TASK STATEMENT: Reproduce the records below exactly, but only between the lines holding "cereal box: present" and "folder: none [1301,487,1351,523]", inclusive.

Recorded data
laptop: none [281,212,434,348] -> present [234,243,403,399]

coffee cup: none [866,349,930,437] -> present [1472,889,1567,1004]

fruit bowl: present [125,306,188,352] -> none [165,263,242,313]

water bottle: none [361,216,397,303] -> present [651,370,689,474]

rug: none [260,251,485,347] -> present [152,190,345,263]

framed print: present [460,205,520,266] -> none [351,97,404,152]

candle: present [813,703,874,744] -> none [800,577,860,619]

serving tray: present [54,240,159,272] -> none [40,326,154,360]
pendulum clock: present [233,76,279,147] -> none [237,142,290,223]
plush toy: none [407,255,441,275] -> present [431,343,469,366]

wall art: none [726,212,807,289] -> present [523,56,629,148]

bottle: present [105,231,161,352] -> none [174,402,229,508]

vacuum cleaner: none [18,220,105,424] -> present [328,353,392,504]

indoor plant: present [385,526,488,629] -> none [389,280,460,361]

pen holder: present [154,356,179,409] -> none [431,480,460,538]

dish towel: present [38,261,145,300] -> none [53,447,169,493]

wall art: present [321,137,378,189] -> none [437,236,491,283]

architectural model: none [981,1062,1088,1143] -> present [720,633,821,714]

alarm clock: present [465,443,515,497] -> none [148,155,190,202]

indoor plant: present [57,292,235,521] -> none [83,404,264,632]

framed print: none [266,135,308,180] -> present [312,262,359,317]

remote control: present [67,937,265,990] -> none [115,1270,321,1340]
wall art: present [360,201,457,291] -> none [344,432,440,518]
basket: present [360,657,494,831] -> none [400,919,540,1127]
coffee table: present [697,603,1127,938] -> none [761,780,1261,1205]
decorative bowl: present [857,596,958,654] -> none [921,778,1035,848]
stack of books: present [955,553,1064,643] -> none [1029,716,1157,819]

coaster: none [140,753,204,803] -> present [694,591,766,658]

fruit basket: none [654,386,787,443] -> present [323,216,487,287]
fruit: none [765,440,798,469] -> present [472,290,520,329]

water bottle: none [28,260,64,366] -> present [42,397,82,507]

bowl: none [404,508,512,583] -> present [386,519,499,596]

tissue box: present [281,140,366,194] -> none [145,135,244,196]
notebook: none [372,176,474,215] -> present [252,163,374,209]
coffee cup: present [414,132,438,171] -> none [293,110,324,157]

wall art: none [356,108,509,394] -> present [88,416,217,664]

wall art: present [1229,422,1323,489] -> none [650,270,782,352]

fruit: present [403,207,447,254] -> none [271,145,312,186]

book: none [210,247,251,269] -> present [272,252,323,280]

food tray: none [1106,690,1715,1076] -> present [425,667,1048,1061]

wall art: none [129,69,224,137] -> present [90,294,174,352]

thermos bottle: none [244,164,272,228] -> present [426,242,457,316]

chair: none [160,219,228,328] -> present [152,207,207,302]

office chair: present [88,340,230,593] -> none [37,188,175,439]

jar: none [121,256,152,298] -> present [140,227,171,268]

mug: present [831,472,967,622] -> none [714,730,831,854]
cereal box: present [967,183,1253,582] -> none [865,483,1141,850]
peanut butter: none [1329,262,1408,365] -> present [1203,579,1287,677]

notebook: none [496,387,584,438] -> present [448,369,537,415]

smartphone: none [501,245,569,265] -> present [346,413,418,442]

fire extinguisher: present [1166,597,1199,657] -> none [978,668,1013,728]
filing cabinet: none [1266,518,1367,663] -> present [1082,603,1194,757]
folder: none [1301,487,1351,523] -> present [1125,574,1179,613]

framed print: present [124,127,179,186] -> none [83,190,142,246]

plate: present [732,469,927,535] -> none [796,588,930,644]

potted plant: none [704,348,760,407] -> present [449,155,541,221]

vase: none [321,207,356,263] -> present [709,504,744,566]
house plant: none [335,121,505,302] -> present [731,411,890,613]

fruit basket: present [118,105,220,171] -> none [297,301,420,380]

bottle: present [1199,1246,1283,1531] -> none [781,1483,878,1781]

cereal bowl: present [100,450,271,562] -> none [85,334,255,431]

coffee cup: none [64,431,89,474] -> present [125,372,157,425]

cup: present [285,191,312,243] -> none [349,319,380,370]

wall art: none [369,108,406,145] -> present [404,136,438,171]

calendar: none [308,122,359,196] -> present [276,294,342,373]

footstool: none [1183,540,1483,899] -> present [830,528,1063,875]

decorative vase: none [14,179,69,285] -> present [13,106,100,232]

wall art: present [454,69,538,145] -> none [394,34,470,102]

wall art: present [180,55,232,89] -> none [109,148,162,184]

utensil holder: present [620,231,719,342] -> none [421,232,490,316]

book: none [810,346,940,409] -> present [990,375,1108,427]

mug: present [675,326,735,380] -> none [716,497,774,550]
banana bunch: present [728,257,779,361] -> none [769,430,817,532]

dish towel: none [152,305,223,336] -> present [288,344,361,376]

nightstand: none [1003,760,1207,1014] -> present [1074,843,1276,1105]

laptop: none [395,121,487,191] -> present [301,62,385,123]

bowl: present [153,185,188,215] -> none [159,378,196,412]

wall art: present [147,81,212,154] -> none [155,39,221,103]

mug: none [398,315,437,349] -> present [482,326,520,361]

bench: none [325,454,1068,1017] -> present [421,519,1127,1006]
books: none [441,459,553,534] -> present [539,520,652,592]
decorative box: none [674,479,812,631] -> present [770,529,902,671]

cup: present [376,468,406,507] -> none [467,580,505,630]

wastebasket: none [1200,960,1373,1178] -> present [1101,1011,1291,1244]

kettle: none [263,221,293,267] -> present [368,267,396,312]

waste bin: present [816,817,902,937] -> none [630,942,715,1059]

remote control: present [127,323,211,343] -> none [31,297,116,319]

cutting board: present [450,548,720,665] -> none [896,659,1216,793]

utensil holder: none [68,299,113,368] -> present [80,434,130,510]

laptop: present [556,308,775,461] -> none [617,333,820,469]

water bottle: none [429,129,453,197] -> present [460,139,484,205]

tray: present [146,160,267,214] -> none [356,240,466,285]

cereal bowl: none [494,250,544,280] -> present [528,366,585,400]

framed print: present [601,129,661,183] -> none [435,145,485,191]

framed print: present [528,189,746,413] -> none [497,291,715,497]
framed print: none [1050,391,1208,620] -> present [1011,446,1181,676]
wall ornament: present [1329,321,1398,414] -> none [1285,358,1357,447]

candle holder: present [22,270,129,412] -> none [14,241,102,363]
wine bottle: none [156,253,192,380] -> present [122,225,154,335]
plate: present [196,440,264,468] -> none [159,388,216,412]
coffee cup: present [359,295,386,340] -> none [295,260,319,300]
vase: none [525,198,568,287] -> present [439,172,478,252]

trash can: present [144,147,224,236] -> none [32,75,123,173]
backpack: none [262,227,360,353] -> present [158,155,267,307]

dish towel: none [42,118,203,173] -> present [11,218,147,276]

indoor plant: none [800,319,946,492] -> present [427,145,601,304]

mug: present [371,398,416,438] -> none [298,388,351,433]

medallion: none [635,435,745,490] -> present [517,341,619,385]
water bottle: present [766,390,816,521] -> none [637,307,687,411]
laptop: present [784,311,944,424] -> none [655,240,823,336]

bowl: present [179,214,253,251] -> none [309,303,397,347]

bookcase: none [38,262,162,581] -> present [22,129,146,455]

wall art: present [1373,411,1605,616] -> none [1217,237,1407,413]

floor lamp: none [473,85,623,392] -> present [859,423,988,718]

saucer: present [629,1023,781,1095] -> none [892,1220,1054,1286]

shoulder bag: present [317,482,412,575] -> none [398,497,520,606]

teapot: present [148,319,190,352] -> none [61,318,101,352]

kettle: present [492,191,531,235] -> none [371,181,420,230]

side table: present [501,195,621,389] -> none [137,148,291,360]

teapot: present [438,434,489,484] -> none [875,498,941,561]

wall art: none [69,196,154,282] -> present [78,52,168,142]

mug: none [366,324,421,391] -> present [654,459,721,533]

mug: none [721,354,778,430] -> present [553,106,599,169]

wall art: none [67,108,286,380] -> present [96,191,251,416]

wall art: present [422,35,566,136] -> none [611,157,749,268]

EXERCISE SOLUTION:
cereal box: present [967,183,1253,582] -> none [865,483,1141,850]
peanut butter: none [1329,262,1408,365] -> present [1203,579,1287,677]

notebook: none [496,387,584,438] -> present [448,369,537,415]

smartphone: none [501,245,569,265] -> present [346,413,418,442]

fire extinguisher: present [1166,597,1199,657] -> none [978,668,1013,728]
filing cabinet: none [1266,518,1367,663] -> present [1082,603,1194,757]
folder: none [1301,487,1351,523] -> present [1125,574,1179,613]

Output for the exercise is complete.